[EXTRACTED MATERIAL — start]

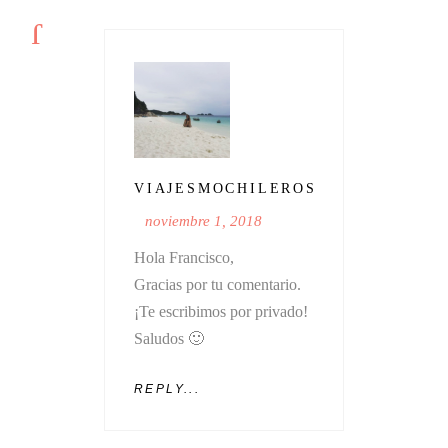
VIAJESMOCHILEROS
noviembre 1, 2018
Hola Francisco,
Gracias por tu comentario.
¡Te escribimos por privado!
Saludos 🙂
REPLY...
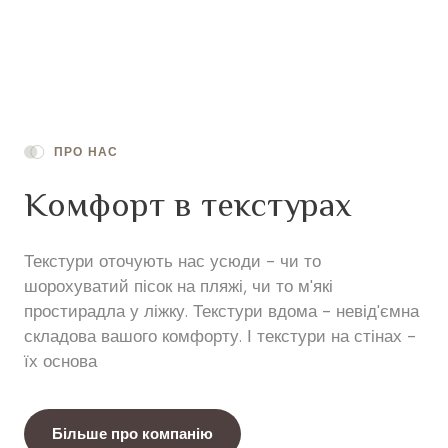
ПРО НАС
Комфорт в текстурах
Текстури оточують нас усюди - чи то
шорохуватий пісок на пляжі, чи то м'які
простирадла у ліжку. Текстури вдома - невід'ємна
складова вашого комфорту. І текстури на стінах -
їх основа
Більше про компанію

[EXTRACTED MATERIAL — finish]

» **ACTIVITY**: Output every record above verbatim, excluding images.

» **SOLUTION FOR THIS EXERCISE**:
VIAJESMOCHILEROS
noviembre 1, 2018
Hola Francisco,
Gracias por tu comentario.
¡Te escribimos por privado!
Saludos 🙂
REPLY...
ПРО НАС
Комфорт в текстурах
Текстури оточують нас усюди - чи то
шорохуватий пісок на пляжі, чи то м'які
простирадла у ліжку. Текстури вдома - невід'ємна
складова вашого комфорту. І текстури на стінах -
їх основа
Більше про компанію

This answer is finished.